Alright, I looked into the ARM and X86 assembly lowering source and it appears that those __tls_get_addr calls are simply the ones put in for the dynamic thread models.  I tried hijacking those ___tls_get_addr calls by compiling all code as PIC, which forces a dynamic thread model in llvm that puts in the __tls_get_addr function calls, and then building as a shared library, which causes the gold linker to disable any linker optimizations that remove those calls.  However, the resulting shared library would not run because there are still a few TLS relocations from the GOT for the dynamic linker to execute and the Android dynamic linker doesn't do those TLS relocations.

So that was a deadend, looks like it's back to the packed TLS approach and having ldc generate IR that calls my __tls_get_addr manually.
March 20, 2014
On Monday, 17 March 2014 at 10:25:22 UTC, Joakim wrote:
> So that was a deadend, looks like it's back to the packed TLS approach and having ldc generate IR that calls my __tls_get_addr manually.

Since packed TLS looks like the way this needs to be done, any chance one of the ldc developers might be able to toss this off?

This is the first time I've ever tinkered with a compiler, so it will very likely take me longer than it would take one of you.  Right now, I'm looking at hacking dmd to do this, as that seems like the fastest route to get something working, but obviously ldc will need it too for Android/ARM and the dmd patch is not going to be reusable for ldc.

If not, not a big deal, I'm sure I'll get something working eventually.
March 27, 2014
Any TLS progress out there in LDC-land?

To pass thread/fiber unittests on iOS, I put in temporary workaround using pthread_get/setspecific directly for the two threadlocals (Thread.sm_this and Fiber.sm_this).  Now I can pass 74 of 85 druntime/phobos unittests on iOS.

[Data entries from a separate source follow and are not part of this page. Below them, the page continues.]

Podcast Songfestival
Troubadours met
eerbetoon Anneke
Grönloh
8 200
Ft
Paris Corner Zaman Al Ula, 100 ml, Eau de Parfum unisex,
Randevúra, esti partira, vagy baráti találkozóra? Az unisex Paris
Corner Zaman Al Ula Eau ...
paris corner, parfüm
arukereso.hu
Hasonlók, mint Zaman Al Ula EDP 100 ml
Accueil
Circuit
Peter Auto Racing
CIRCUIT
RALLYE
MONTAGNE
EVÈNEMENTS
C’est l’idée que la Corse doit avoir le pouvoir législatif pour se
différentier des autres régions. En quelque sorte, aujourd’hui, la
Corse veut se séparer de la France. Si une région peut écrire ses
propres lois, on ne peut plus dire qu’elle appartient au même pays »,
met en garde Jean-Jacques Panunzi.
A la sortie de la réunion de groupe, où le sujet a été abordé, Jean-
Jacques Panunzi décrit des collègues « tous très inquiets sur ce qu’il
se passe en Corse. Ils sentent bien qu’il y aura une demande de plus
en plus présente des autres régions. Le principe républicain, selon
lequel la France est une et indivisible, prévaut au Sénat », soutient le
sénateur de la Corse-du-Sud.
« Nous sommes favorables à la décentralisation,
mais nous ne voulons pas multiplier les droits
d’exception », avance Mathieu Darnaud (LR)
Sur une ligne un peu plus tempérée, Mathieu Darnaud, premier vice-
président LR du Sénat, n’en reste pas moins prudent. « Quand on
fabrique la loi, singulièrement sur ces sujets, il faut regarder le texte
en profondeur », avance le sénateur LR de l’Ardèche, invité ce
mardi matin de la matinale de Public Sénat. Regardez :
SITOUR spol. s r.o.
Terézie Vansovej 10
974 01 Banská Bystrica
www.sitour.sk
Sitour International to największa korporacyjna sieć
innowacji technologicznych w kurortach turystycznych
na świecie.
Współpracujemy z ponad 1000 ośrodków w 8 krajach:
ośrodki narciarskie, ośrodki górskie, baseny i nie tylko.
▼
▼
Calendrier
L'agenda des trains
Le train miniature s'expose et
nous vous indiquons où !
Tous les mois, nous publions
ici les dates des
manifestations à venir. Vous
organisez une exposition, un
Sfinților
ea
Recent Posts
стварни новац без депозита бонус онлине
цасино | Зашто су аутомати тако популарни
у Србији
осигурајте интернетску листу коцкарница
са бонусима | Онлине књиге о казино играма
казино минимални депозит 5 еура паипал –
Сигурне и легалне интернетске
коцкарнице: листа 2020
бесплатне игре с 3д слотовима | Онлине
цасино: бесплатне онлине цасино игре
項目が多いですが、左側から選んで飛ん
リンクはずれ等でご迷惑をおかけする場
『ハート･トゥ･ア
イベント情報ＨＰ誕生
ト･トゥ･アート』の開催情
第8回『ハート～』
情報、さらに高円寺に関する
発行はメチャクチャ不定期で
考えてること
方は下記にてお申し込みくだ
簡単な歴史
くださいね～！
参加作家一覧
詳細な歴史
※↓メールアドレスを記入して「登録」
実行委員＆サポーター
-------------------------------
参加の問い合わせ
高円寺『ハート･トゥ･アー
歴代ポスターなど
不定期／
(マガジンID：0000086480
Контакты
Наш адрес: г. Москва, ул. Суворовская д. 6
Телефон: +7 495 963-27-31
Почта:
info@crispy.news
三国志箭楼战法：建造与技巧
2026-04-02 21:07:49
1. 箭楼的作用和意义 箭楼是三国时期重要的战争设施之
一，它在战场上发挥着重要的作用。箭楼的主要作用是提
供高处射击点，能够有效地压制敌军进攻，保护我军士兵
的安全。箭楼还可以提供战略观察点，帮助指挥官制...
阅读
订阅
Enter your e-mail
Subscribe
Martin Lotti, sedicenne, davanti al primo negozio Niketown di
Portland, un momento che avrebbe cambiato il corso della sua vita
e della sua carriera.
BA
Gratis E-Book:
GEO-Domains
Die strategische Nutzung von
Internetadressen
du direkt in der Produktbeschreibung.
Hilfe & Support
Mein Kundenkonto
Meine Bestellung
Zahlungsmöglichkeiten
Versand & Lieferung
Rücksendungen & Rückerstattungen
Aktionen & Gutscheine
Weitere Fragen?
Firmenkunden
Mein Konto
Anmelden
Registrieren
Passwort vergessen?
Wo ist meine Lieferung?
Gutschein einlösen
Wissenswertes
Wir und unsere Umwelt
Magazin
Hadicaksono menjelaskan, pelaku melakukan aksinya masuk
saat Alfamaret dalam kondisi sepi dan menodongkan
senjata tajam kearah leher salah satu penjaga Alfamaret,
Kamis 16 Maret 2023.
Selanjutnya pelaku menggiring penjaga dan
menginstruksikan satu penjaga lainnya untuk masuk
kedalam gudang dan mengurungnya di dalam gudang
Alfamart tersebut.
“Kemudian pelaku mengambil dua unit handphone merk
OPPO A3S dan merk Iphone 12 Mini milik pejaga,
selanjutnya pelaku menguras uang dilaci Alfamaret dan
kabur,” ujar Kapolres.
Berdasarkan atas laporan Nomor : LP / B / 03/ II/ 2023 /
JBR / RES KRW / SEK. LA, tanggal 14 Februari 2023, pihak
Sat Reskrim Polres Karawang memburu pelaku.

If nobody is working on the emulated TLS for LDC, I will give it a try. Nothing to lose.
-- 
Dan
March 27, 2014
On Thursday, 27 March 2014 at 16:01:31 UTC, Dan Olson wrote:
> Any TLS progress out there in LDC-land?

I've been familiarizing myself with the relevant dmd backend source, but haven't tried anything yet.

> To pass thread/fiber unittests on iOS, I put in temporary workaround
> using pthread_get/setspecific directly for the two threadlocals
> (Thread.sm_this and Fiber.sm_this).  Now I can pass 74 of 85
> druntime/phobos unittests on iOS.

I thought about doing the same, but didn't bother since I was able to get all of druntime's unit tests to pass by using Android's limited and flaky TLS support, left over from the linux kernel.

> If nobody is working on the emulated TLS for LDC, I will give it a try.
> Nothing to lose.

Whatever I do to implement packed TLS in the dmd backend is not going to work for ldc anyway, so nothing stopping you from making your own effort.  You will have to patch llvm also, if the weak symbols bug David pointed out is still around in llvm 3.5.  Let us know what approach you take.